If we want to do more than just count the number of records (in this example, count how many sequences align to an illumina adapter with a score better than 10), we probably want to use more cores:

use fastq::{parse_path, Record};
use std::env::args;
use parasailors as align;

extern crate fastq;
extern crate parasailors;

fn main() {
    let filename = args().nth(1);
    // Treat "-" as stdin
    let path = match filename.as_ref().map(String::as_ref) {
        None | Some("-") => { None },
        Some(name) => Some(name)
    };

    parse_path(path, |parser| {
        let nthreads = 4;
        let results: Vec<usize> = parser.parallel_each(nthreads, |record_sets| {
            // we can initialize thread local variables here.
            let adapter = b"AATGATACGGCGACCACCGAGATCTACACTCTTTCCCTACACGACGCTCTTCCGATCT";
            let matrix = align::Matrix::new(align::MatrixType::Identity);
            let profile = align::Profile::new(adapter, &matrix);
            let mut thread_total = 0;

            for record_set in record_sets {
                for record in record_set.iter() {
                    let score = align::local_alignment_score(&profile, record.seq(), 5, 1);
                    if score > 8 {
                        thread_total += 1;
                    }
                }
            }

            // The values we return (it can be any type implementing `Send`)
            // are collected from the different threads by
            // `parser.parallel_each` and returned.

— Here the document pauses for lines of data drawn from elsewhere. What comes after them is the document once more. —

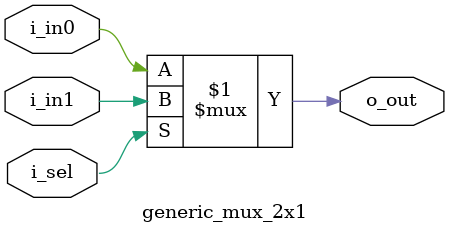
<source format=v>
/**
* This module is responsible selecting inputs (MUX).
* Genric input bit width mux.
* Default width is 1 bit
* =============================================
* Test Status = OK 
*/
module generic_mux_2x1 #(
    parameter N = 1
) (
    i_in0,
    i_in1,
    i_sel,
    o_out
);
  input [N-1:0] i_in0, i_in1;
  input i_sel;
  output [N-1:0] o_out;
  assign o_out = (i_sel) ? i_in1 : i_in0;
endmodule
// mini do file
/*
vsim work.generic_mux_2x1
add wave sim:/generic_mux_2x1/*
force -freeze sim:/generic_mux_2x1/i_in0 0 0
force -freeze sim:/generic_mux_2x1/i_in1 1 0
force -freeze sim:/generic_mux_2x1/i_sel 1 0
run
*/

</source>
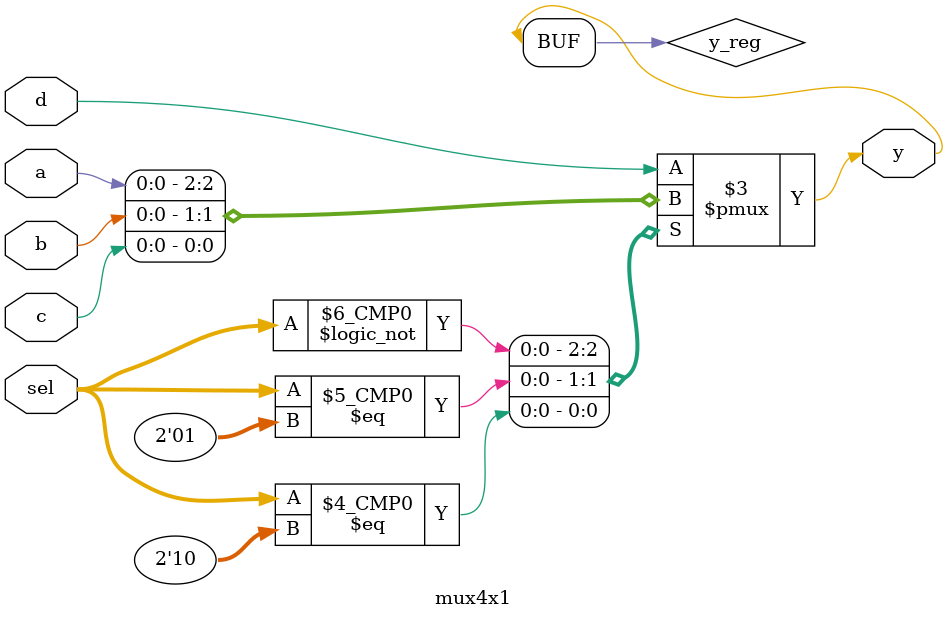
<source format=v>
module mux4x1 #(
    parameter integer WIDTH = 1
) (
    input  wire [WIDTH-1:0] a,
    input  wire [WIDTH-1:0] b,
    input  wire [WIDTH-1:0] c,
    input  wire [WIDTH-1:0] d,
    input  wire [1:0]       sel,
    output wire [WIDTH-1:0] y
);
    reg [WIDTH-1:0] y_reg;

    always @(*) begin
        case (sel)
            2'b00: y_reg = a;
            2'b01: y_reg = b;
            2'b10: y_reg = c;
            default: y_reg = d;
        endcase
    end

    assign y = y_reg;
endmodule
</source>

See doc for a description of
            // error handling.
            thread_total
        }).expect("Invalid fastq file");
        println!("{}", results.iter().sum::<usize>());
    }).expect("Invalid compression");
}

On my feeble 2 core laptop this ends up being bound by the alignment at ~300MB/s, but it should scale well to a larger number of cores.

Structs

OwnedRecord

A fastq record that ownes its data arrays.

Parser

Parser for fastq files.

RecordRefIter
RecordSet

A collection of fastq records used to iterate over records in chunks.

RecordSetItems
RefRecord

A fastq record that borrows data from an array.

Traits

Record

Trait to be implemented by types that represent fastq records.

Functions

each_zipped

Step through two fastq files and call a callback for pairs of Records.

parse_path

Create a parser and guess the compression.

thread_reader

Wrap a reader in a background thread.